Cette amélioration du geste opératoire permet la réalisation de dissections d’une très grande précision. Ayant perdu tout caractère traumatique pour les structures avoisinantes, que l’on n’a plus besoin d’écarter ou de mobiliser pour atteindre le site de dissection.

Retentissement sur les résultats

Avec une bonne connaissance de la technique de prostatectomie laparoscopique, et une expérience de la chirurgie robotique, il est possible d’obtenir une très bonne qualité d’exérèse avec un taux de marges lésionnelles superposable à celui des autres techniques, selon mon expérience. En revanche, l’appréciation des résultats fonctionnels et de l’apport que peut représenter la robotique dans ce domaine est difficile et prématurée.
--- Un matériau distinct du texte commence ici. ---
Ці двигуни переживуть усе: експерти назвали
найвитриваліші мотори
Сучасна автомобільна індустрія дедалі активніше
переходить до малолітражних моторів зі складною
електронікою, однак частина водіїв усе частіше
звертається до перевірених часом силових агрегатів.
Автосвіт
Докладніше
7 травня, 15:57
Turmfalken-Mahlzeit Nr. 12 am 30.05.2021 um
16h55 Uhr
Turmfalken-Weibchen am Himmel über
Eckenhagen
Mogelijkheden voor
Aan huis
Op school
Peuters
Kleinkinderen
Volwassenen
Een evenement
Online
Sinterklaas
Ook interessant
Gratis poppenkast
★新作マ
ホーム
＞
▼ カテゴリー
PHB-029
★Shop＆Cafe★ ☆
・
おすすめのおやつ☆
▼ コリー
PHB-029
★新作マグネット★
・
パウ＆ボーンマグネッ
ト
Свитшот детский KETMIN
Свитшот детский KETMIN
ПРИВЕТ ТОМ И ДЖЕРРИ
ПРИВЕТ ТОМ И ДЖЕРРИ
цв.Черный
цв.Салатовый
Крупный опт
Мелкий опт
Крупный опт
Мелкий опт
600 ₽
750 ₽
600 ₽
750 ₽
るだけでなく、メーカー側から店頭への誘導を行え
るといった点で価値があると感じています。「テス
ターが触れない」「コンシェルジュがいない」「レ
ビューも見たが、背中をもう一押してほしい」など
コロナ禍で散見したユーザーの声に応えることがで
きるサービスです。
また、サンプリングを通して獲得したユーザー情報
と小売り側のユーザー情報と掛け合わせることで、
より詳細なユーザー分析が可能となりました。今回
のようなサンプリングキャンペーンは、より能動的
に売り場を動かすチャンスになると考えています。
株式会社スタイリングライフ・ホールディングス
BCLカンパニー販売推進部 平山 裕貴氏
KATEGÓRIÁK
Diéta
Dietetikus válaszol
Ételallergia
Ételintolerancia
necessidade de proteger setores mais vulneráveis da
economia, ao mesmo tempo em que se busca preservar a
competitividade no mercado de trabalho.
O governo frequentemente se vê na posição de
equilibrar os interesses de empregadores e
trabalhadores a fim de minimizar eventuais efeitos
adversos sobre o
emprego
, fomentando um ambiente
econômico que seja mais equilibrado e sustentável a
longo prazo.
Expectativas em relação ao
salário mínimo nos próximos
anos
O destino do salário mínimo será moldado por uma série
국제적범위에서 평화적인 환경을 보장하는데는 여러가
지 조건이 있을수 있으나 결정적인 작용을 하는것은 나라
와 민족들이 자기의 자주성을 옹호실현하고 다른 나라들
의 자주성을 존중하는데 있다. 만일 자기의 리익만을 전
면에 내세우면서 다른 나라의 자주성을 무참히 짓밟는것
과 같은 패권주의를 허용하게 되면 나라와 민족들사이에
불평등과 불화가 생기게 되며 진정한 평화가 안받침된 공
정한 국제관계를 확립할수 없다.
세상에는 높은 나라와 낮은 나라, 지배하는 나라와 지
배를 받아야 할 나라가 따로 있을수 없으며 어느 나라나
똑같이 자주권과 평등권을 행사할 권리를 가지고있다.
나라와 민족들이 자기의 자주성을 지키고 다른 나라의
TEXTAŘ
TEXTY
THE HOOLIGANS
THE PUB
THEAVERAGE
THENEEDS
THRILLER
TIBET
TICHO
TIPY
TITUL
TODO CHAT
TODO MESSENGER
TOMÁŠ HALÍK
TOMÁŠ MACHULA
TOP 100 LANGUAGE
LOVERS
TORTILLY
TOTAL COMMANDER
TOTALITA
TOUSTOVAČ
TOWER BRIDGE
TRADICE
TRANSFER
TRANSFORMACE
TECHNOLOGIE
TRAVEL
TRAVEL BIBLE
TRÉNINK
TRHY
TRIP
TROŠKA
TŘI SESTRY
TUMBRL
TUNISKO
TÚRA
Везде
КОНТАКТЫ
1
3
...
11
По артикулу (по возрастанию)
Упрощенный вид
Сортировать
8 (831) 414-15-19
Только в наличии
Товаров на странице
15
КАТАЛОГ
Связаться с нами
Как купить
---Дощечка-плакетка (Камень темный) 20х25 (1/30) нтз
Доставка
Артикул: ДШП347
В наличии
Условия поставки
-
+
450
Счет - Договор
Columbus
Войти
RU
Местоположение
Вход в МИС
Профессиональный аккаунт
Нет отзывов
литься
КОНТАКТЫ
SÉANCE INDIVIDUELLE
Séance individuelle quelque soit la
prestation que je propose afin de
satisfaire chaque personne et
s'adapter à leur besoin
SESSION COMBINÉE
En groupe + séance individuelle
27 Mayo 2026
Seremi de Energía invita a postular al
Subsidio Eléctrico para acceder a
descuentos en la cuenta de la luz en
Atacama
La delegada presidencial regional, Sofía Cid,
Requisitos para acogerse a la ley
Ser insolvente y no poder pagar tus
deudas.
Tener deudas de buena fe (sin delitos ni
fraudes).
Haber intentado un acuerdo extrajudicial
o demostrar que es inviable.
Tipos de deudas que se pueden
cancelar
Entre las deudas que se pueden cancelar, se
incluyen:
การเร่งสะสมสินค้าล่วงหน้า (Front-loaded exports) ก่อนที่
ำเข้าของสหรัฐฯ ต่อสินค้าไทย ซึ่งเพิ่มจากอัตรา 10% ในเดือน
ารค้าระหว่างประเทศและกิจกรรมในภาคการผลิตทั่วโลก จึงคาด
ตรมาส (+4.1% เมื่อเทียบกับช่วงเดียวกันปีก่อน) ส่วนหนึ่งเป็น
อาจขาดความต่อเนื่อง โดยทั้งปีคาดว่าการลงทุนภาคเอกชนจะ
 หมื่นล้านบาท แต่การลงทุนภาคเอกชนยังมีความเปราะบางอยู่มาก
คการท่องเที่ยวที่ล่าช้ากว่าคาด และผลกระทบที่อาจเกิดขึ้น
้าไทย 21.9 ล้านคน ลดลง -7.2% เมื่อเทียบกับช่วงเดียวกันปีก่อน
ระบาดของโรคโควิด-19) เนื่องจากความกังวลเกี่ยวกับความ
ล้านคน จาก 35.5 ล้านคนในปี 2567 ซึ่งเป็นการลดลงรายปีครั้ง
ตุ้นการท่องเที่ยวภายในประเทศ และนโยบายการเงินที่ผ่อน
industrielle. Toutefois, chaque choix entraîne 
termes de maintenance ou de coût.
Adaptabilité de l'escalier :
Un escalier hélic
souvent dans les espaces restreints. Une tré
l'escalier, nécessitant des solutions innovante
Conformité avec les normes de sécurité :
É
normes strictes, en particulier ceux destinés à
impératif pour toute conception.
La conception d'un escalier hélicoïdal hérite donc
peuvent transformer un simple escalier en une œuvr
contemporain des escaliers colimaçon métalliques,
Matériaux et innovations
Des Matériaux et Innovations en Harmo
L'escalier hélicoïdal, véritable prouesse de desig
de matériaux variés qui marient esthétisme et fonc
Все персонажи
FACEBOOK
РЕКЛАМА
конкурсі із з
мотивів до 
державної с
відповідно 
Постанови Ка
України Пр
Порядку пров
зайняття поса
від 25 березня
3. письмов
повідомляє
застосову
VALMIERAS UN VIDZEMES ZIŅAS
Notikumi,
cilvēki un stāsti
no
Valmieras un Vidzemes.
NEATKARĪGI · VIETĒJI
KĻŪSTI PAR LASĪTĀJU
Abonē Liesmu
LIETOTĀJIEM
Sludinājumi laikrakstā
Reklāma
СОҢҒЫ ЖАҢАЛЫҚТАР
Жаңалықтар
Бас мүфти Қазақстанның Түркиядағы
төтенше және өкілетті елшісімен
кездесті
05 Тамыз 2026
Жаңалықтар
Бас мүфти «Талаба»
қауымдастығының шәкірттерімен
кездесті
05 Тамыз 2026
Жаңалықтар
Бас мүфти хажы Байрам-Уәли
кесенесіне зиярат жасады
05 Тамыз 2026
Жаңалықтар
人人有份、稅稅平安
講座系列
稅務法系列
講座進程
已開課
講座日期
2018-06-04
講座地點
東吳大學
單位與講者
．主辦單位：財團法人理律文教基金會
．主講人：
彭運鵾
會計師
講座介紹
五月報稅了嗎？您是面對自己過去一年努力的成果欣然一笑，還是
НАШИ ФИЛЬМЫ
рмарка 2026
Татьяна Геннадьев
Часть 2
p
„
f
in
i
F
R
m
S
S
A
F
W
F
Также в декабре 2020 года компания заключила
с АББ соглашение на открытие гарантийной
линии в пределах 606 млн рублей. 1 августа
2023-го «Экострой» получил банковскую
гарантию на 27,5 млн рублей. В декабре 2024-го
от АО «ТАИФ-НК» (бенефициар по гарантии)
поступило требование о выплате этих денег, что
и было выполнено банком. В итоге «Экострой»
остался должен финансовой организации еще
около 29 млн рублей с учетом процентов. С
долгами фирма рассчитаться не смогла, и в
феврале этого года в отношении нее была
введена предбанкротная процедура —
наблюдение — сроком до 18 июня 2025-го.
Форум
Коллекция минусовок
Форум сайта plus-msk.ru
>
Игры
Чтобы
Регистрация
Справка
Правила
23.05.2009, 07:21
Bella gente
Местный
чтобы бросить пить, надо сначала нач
En effet, celle-ci repose sur des études prospectives avec questionnaires d’évaluation pré et post-opératoires.
 Il semble, de façon empirique, que le taux de récupération érectile est peut-être supérieur à celui observé en laparoscopie classique, et que le délai de récupération est nettement réduit. Toutefois, il conviendra d’attendre le résultat de l’étude prospective que démarre l’European Group of Robotic Urology (EGRU) en 2006, pour apporter une preuve de résultats crédibles dans ce domaine.

Inconvénients et limites du système robotique

 L’obstacle principal à l’utilisation du système robotique en pratique courante est d’ordre économique. En effet, outre l’investissement de son acquisition, le prix de sa maintenance et du matériel consommable par intervention (2100 euros pour une prostatectomie radicale) définit un coût par intervention très élevé, impossible à amortir dans l’état actuel de notre système de financement de l’acte chirurgical.
Par ailleurs, une intervention en chirurgie robotique occupe une salle d’opération pour une durée supérieure à celle d’une chirurgie laparoscopique classique. Enfin, un volume d’activité minimum est nécessaire pour garantir une acquisition de la technique par l’équipe chirurgicale, et lui permettre d’être entraînée à son utilisation, réduisant ainsi le temps imparti à sa mise en fonction.

Conclusion

 Le système de robotique opératoire Da Vinci apporte certainement un niveau de qualité technique supérieur à celui de la laparoscopie classique pour la prostatectomie radicale, essentiellement en raison du niveau de la vision opératoire qu’il offre et des caractéristiques du geste opératoire qu’il permet de réaliser. L’effet de cette évolution technique sur les résultats anatomiques et fonctionnels pour le patient doit être prouvé par des études prospectives argumentées. Son coût économique ne permet pas d’imaginer la généralisation de son utilisation pour cette intervention.